One firefighter suffered a stroke and died on the way to fight a wildfire, otherwise the most serious injury recorded was a firefighter who broke a wrist fighting a fire, Crapser said.
Crapser blames the big fire season on hot, dry weather that resulted in the driest March through September period in state history and increased dry lightning strikes.
“Normally we would have a few fires in June and then our fire season would start in about mid-July,” he said.” This year, the first week in June we had several large fires and it just continued throughout the summer.”
The vast majority of the fires were started by dry lightning, but at least five large fires have been ruled human caused.
“There’s a couple still under investigation as far as the cause, but that’s higher than we would normally see for large fires,” Crapser said.
He attributed the increase in human caused fires to the extreme dry conditions rather than people being more careless.
The largest fire that was human caused was the Oil Creek Fire that burned about 62,000 acres in Weston County.

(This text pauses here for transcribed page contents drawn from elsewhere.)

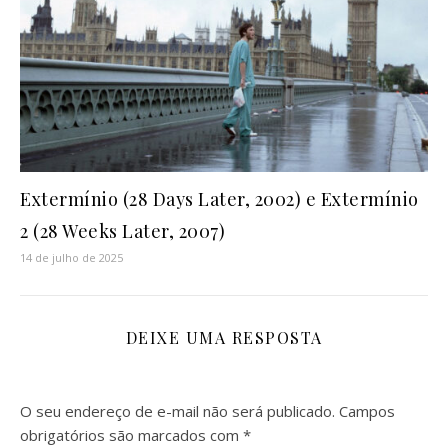
Extermínio (28 Days Later, 2002) e Extermínio
2 (28 Weeks Later, 2007)
14 de julho de 2025
DEIXE UMA RESPOSTA
O seu endereço de e-mail não será publicado.
Campos
obrigatórios são marcados com
*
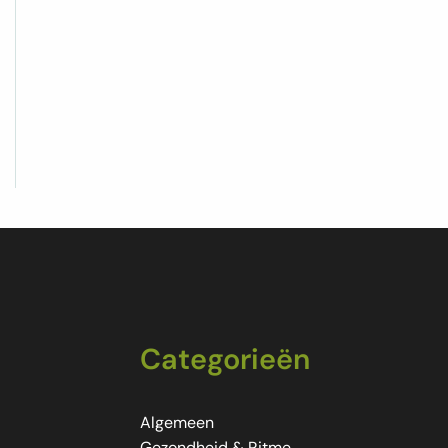
Categorieën
Algemeen
Gezondheid & Ritme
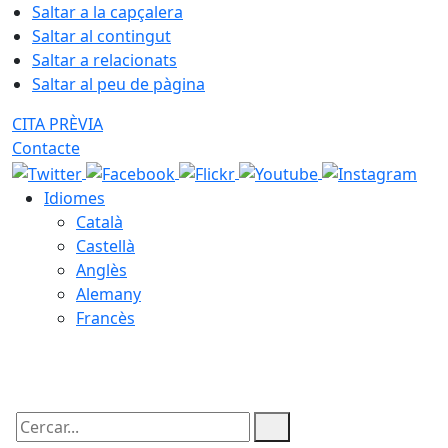
Saltar a la capçalera
Saltar al contingut
Saltar a relacionats
Saltar al peu de pàgina
CITA PRÈVIA
Contacte
Idiomes
Català
Castellà
Anglès
Alemany
Francès
09.08.2026 | 08:14
Cercar:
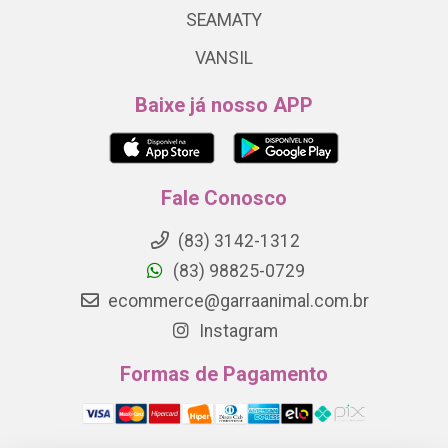
SEAMATY
VANSIL
Baixe já nosso APP
Fale Conosco
(83) 3142-1312
(83) 98825-0729
ecommerce@garraanimal.com.br
Instagram
Formas de Pagamento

It was started when a cross bar holding up a power line failed, dropping the power line to the ground where it sparked the fire, Crapser said.
While it cost $100 million to fight the fires, Crapser said about $60 million of that will be paid by the federal government because it involved federal forest and land.
Of the remaining $40 million state and local governments are responsible for because the fires were on state and private land, some of that also will be paid with federal money reserved for fires that threaten homes and other buildings, he said.
Crapser already is concerned about what next year’s fire season might bring because long term forecasts, while unreliable, foresee continued dry weather this winter.